@quantleaf/probly-search
v1.2.4
Published
A lightweight full-text search engine with a fully customizable scoring function
Downloads
2
Maintainers
Readme
probly-search ·
A full-text search library, optimized for insertion speed, that provides full control over the scoring calculations.
This start initially as a port of the Node library NDX.
Demo
Recipe (title) search with 50k documents.
https://quantleaf.github.io/probly-search-demo/
Features
Three ways to do scoring
- BM25 ranking function to rank matching documents. The same ranking function that is used by default in Lucene >= 6.0.0.
- zero-to-one, a library unique scoring function that provides a normalized score that is bounded by 0 and 1. Perfect for matching titles/labels with queries.
- Ability to fully customize your own scoring function by implenting the
ScoreCalculator
trait.
Trie based dynamic Inverted Index.
Multiple fields full-text indexing and searching.
Per-field score boosting.
Configurable tokenizer and term filter.
Free text queries with query expansion.
Fast allocation, but latent deletion.
Documentation
Documentation is under development. For now read the source tests.
Example
Creating an index with a document that has 2 fields.
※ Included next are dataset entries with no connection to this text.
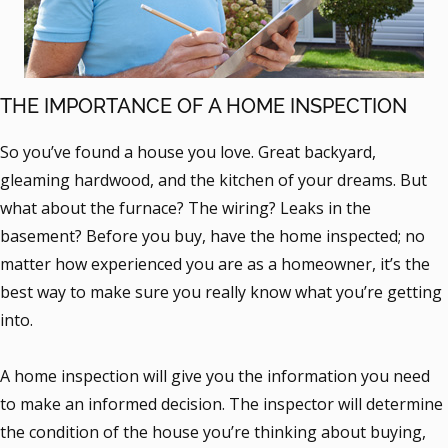
THE IMPORTANCE OF A HOME INSPECTION
So you’ve found a house you love. Great backyard,
gleaming hardwood, and the kitchen of your dreams. But
what about the furnace? The wiring? Leaks in the
basement? Before you buy, have the home inspected; no
matter how experienced you are as a homeowner, it’s the
best way to make sure you really know what you’re getting
into.
A home inspection will give you the information you need
to make an informed decision. The inspector will determine
the condition of the house you’re thinking about buying,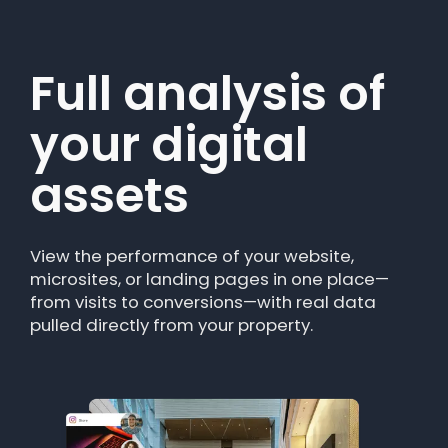
Full analysis of
Clear
your digital
information for
assets
content and
performance
View the performance of your website,
teams
microsites, or landing pages in one place—
from visits to conversions—with real data
pulled directly from your property.
The module translates traffic data into
actionable insights. Ideal for teams looking
for a web traffic analysis tool without
technical complexity.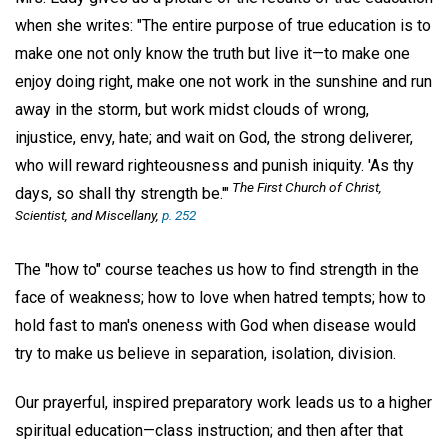
when she writes: "The entire purpose of true education is to
make one not only know the truth but live it—to make one
enjoy doing right, make one not work in the sunshine and run
away in the storm, but work midst clouds of wrong,
injustice, envy, hate; and wait on God, the strong deliverer,
who will reward righteousness and punish iniquity. 'As thy
The First Church of Christ,
days, so shall thy strength be.'"
Scientist, and Miscellany,
p. 252
The "how to" course teaches us how to find strength in the
face of weakness; how to love when hatred tempts; how to
hold fast to man's oneness with God when disease would
try to make us believe in separation, isolation, division.
Our prayerful, inspired preparatory work leads us to a higher
spiritual education—class instruction; and then after that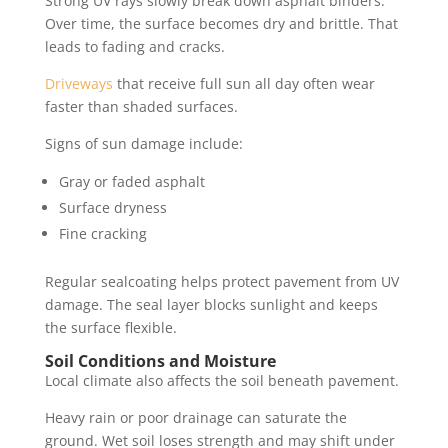
Strong UV rays slowly break down asphalt binders.
Over time, the surface becomes dry and brittle. That
leads to fading and cracks.
Driveways
that receive full sun all day often wear
faster than shaded surfaces.
Signs of sun damage include:
Gray or faded asphalt
Surface dryness
Fine cracking
Regular sealcoating helps protect pavement from UV
damage. The seal layer blocks sunlight and keeps
the surface flexible.
Soil Conditions and Moisture
Local climate also affects the soil beneath pavement.
Heavy rain or poor drainage can saturate the
ground. Wet soil loses strength and may shift under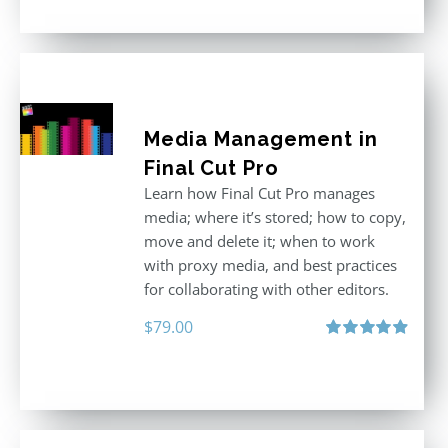
Media Management in
Final Cut Pro
Learn how Final Cut Pro manages
media; where it’s stored; how to copy,
move and delete it; when to work
with proxy media, and best practices
for collaborating with other editors.
$
79.00
Rated
4.96
out of 5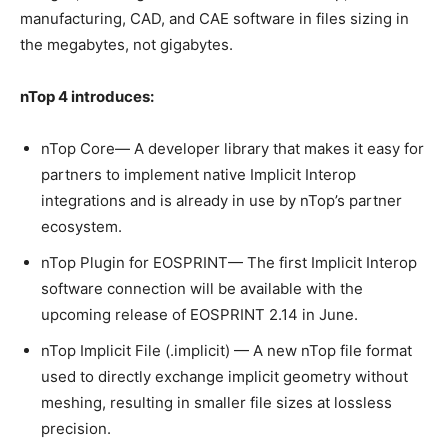
manufacturing, CAD, and CAE software in files sizing in
the megabytes, not gigabytes.
nTop 4 introduces:
nTop Core— A developer library that makes it easy for
partners to implement native Implicit Interop
integrations and is already in use by nTop’s partner
ecosystem.
nTop Plugin for EOSPRINT— The first Implicit Interop
software connection will be available with the
upcoming release of EOSPRINT 2.14 in June.
nTop Implicit File (.implicit) — A new nTop file format
used to directly exchange implicit geometry without
meshing, resulting in smaller file sizes at lossless
precision.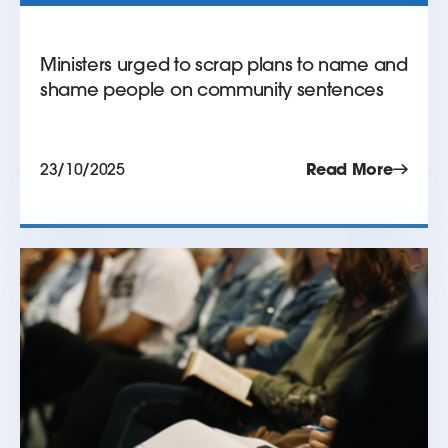
Ministers urged to scrap plans to name and
shame people on community sentences
23/10/2025
Read More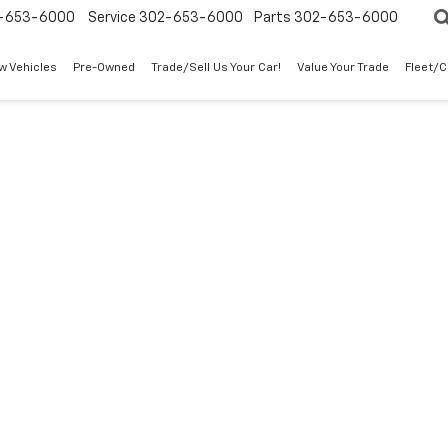
-653-6000
Service
302-653-6000
Parts
302-653-6000
w Vehicles
Pre-Owned
Trade/Sell Us Your Car!
Value Your Trade
Fleet/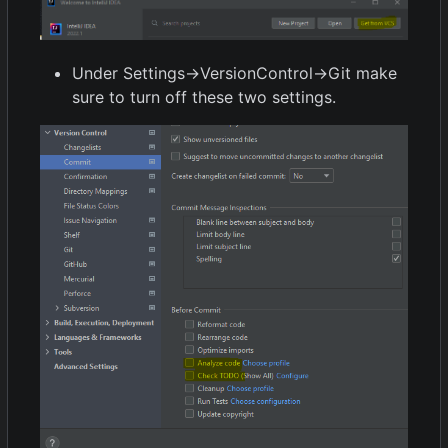
Under Settings->VersionControl->Git make
sure to turn off these two settings.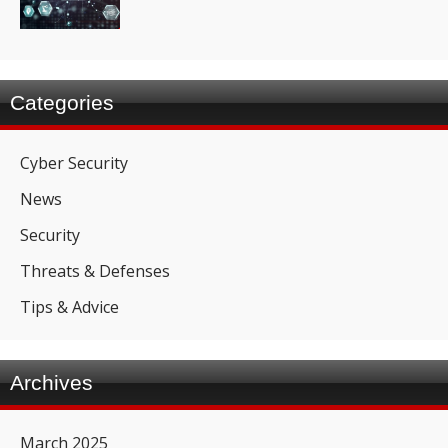
Categories
Cyber Security
News
Security
Threats & Defenses
Tips & Advice
Archives
March 2025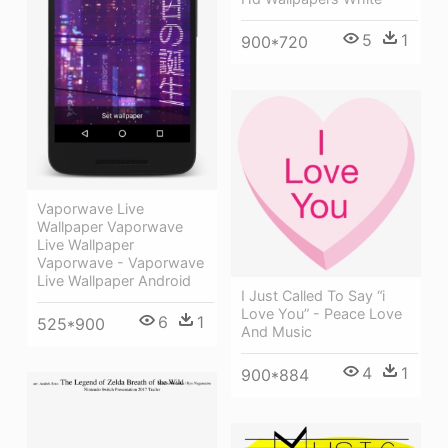
5
1
900*720
Vaporwave Live
Wallpaper Vaporwave
Live Wallpaper
Vaporwave - Vaporwave
Live Wallpaper Android
I Just Called To Say “i
Love You” - Peace Love
6
1
525*900
And Music
4
1
900*884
Query documents, and remove a document.
use std::collections::HashSet;
use probly_search::{
index::{add_document_to_index, create_index, remove_document_from_index, Index},
query::{
query,
score::default::{bm25, zero_to_one},
QueryResult,
},
};
// Create index with 2 fields
let mut index = create_index::<usize>(2);
// Create docs from a custom Doc struct
let doc_1 = Doc {
id: 0,
title: "abc".to_string(),
description: "dfg".to_string(),
};
let doc_2 = Doc {
id: 1,
title: "dfgh".to_string(),
description: "abcd".to_string(),
};
// Add documents to index
add_document_to_index(
&mut index,
&[title_extract, description_extract],
tokenizer,
filter,
doc_1.id,
doc_1.clone(),
);
add_document_to_index(
&mut index,
&[title_extract, description_extract],
tokenizer,
filter,
doc_2.id,
doc_2,
);
// Search, expected 2 results
let mut result = query(
&mut index,
&"abc",
&mut bm25::new(),
tokenizer,
filter,
&[1., 1.],
None,
);
assert_eq!(result.len(), 2);
assert_eq!(
result[0],
QueryResult {
key: 0,
score: 0.6931471805599453
}
);
assert_eq!(
result[1],
QueryResult {
key: 1,
score: 0.28104699650060755
}
);
// Remove documents from index
let mut removed_docs = HashSet::new();
remove_document_from_index(&mut index, &mut removed_docs, doc_1.id);
// Vacuum to remove completely
vacuum_index(&mut index, &mut removed_docs);
// Search, expect 1 result
result = query(
&mut index,
&"abc",
&mut bm25::new(),
tokenizer,
filter,
&[1., 1.],
Some(&removed_docs),
);
assert_eq!(result.len(), 1);
assert_eq!(
result[0],
QueryResult {
key: 1,
score: 0.1166450426074421
}
);
Go through source tests in for the BM25 implementation and zero-to-one implementation for more query examples.